The same method is employed in the dwelling-house shown in a preceding
chapter. A cast-iron pipe is made in sections, which are to be united,
and the whole fastened at top and bottom in the centre of the warm-air
flue by ears extending to the bricks, and fastened when the flue is
in process of building. Projecting openings to receive the pipes of
the furnace, the laundry stove, and two stoves in each story, should
be provided, which must be closed when not in use. A large opening is
to be made into the warm-air fine, and through this the kitchen
stove-pipe is to pass, and be joined to the cast-iron chimney-pipe.

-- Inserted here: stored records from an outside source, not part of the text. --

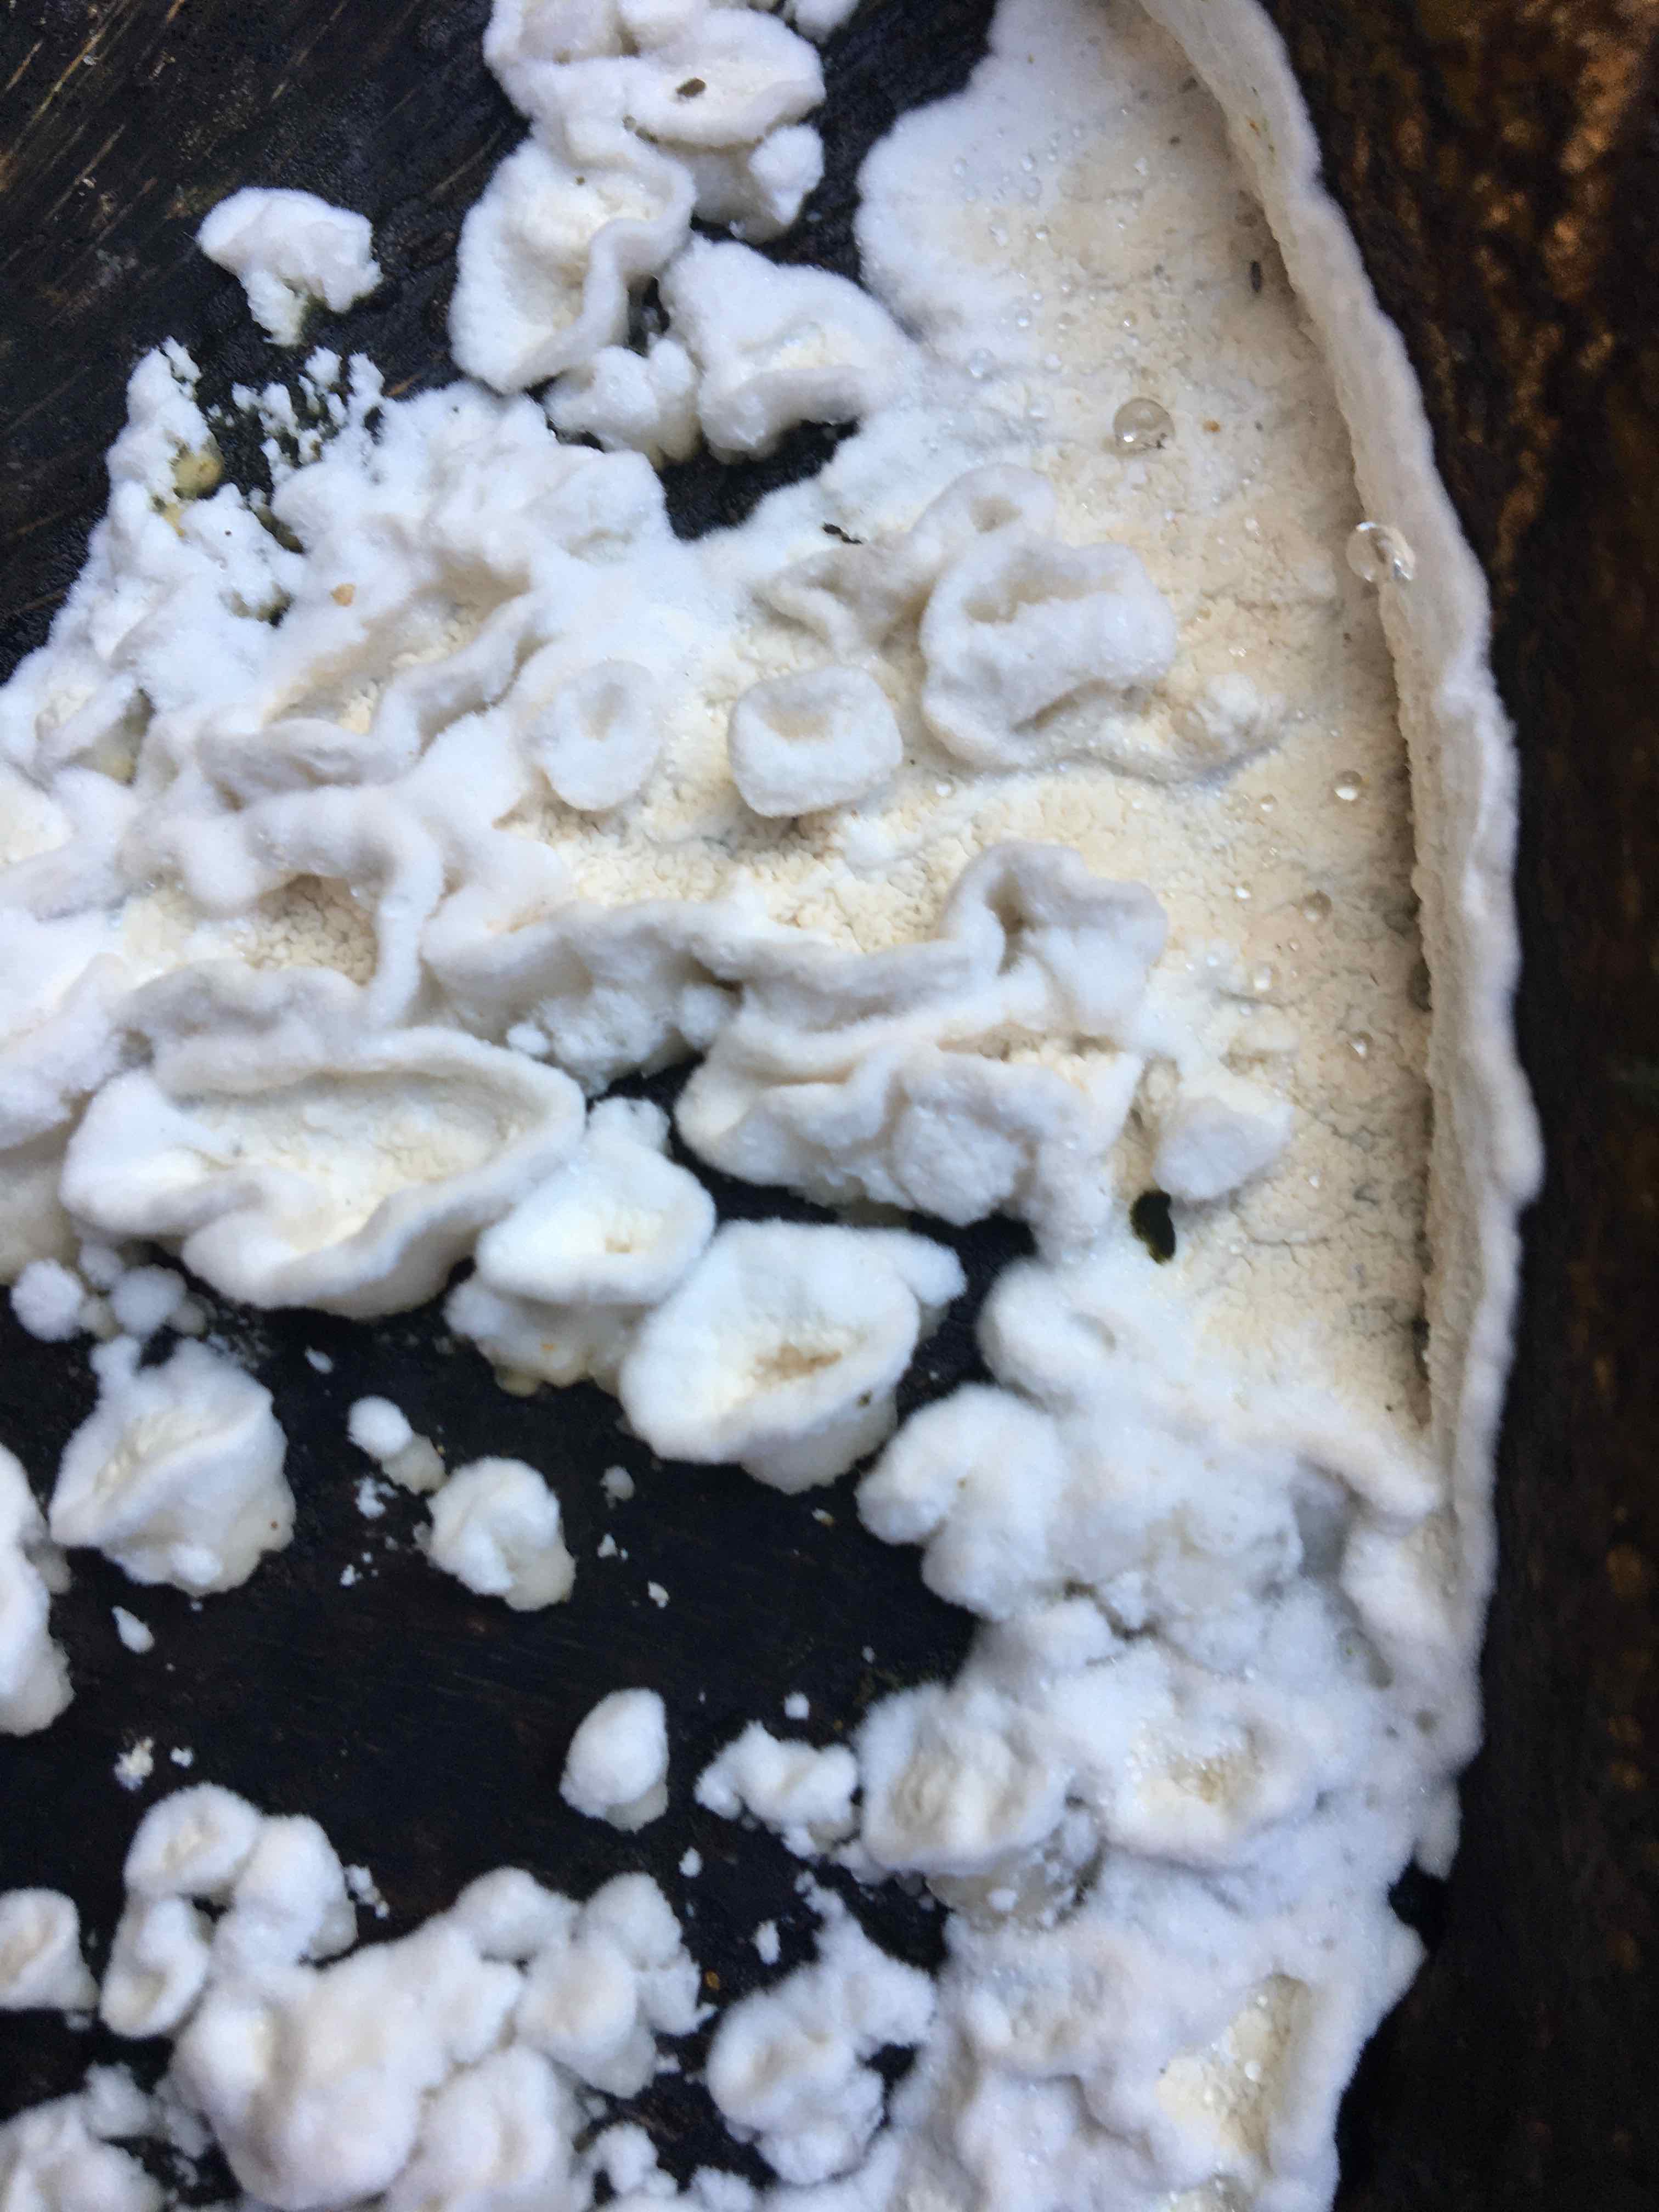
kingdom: Fungi
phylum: Basidiomycota
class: Agaricomycetes
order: Polyporales
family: Irpicaceae
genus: Byssomerulius
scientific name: Byssomerulius corium
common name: læder-åresvamp
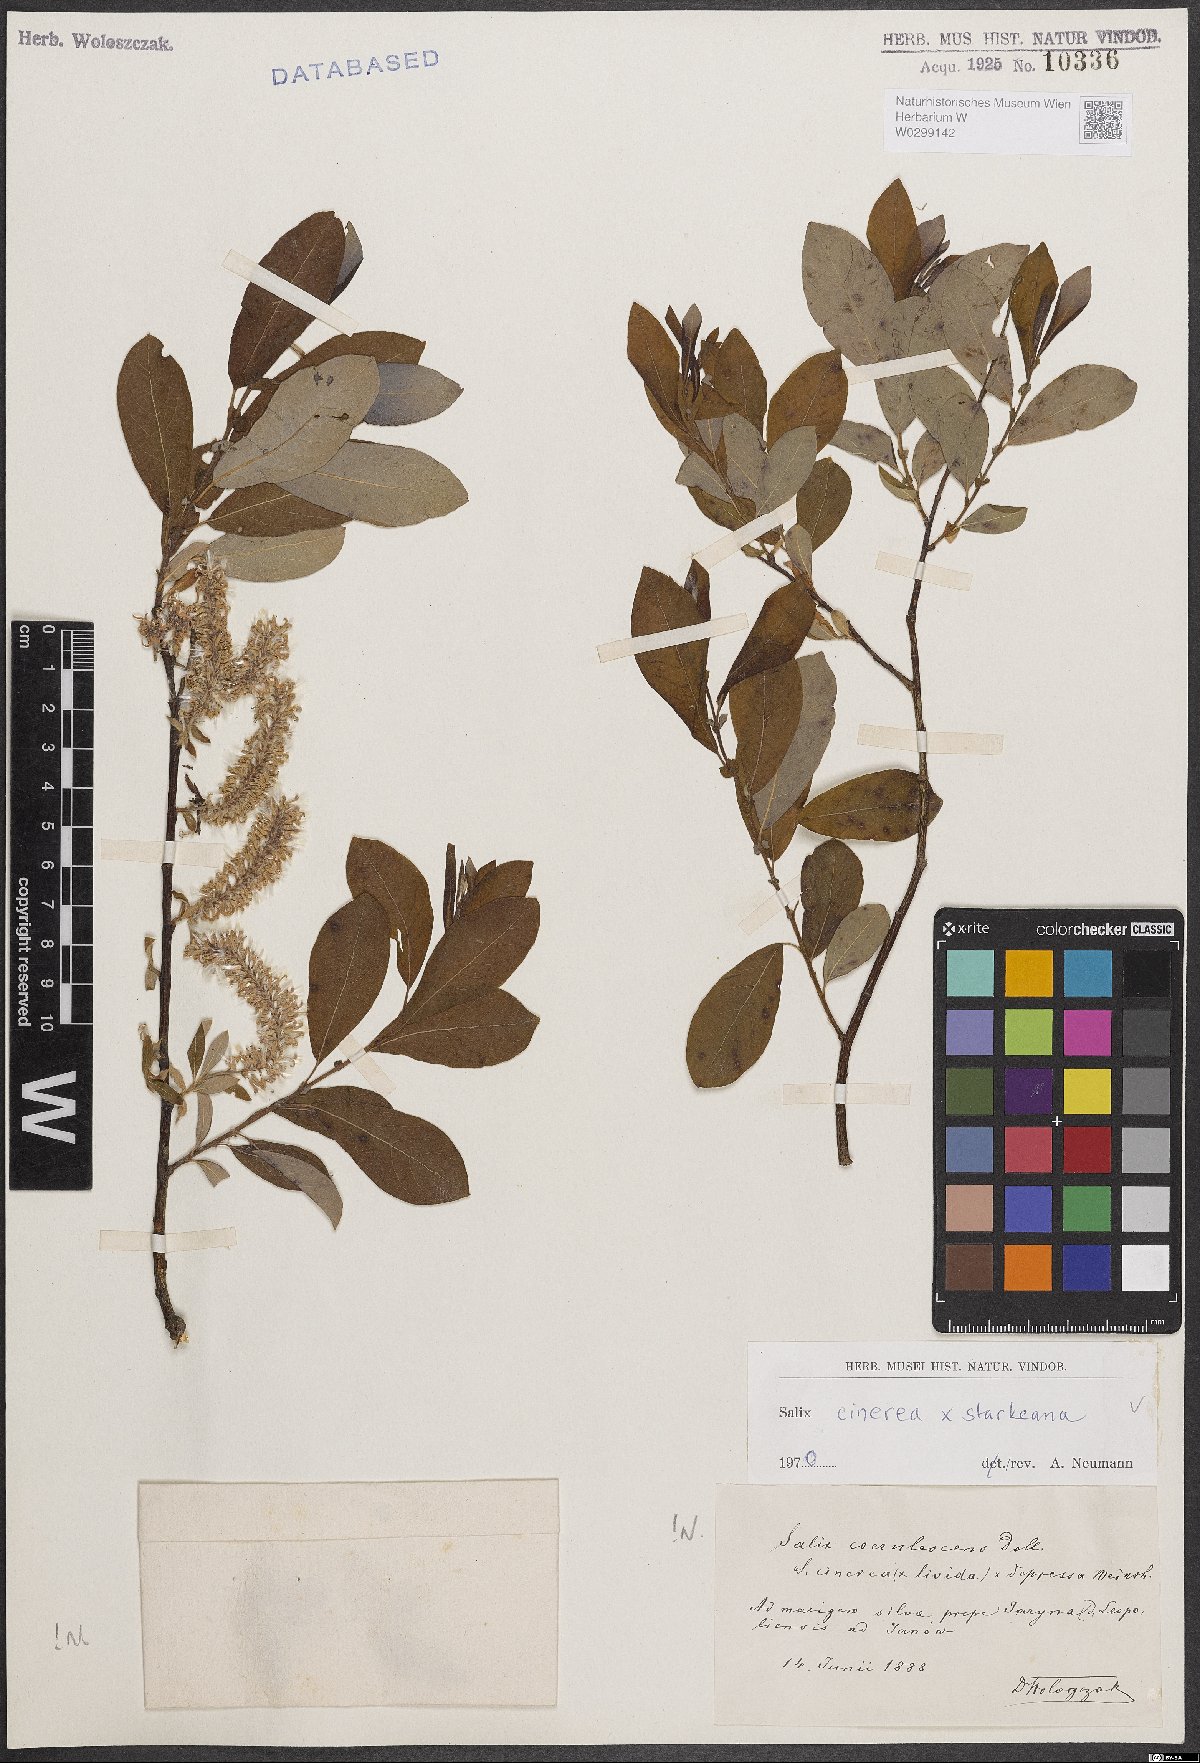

Thus the smoke of the kitchen stove will warm the iron chimney-pipe,
and this will warm the air of the flue, causing a current upward, and
this current will draw the heat and smells of cooking out of the kitchen
into the opening of the warm-air flue. Every room surrounding the
chimney has an opening at the top and bottom into the warm-air Hue for
ventilation, as also have the bathroom and water-closets.
[Illustration: Fig. 30.]
The writer has examined the methods most employed at the present time,
which are all modifications of the two modes here described. One is
that of Robinson, patented by a Boston company, which is a modification
of the mining mode. It consists of the two ventilating tubes, such as
are employed in mines, united in one shaft with a roof to keep out
rain, and a valve to regulate the entrance and exit of air, as
illustrated in Fig. 30. This method works well in certain circumstances,
but fails so often as to prove very unreliable. Another mode is that
of Ruttan, which is effected by heating air. This also has certain
advantages and disadvantages. But the mode adopted for the preceding
cottage plan is free from the difficulties of both the above methods,
while it will surely ventilate every room in the house, both by day
and night, and at all seasons, without any risk to health, and requiring
no attention or care from the family.
By means of a very small amount of fuel in the kitchen stove, to be
described hereafter, the whole house can be ventilated, and all the
cooking done both in warm and cold weather. This stove will also warm
the whole house, in the Northern States, eight or nine months in the
year. Two Franklin stoves, in addition, will warm the whole house
during the three or four remaining coldest months.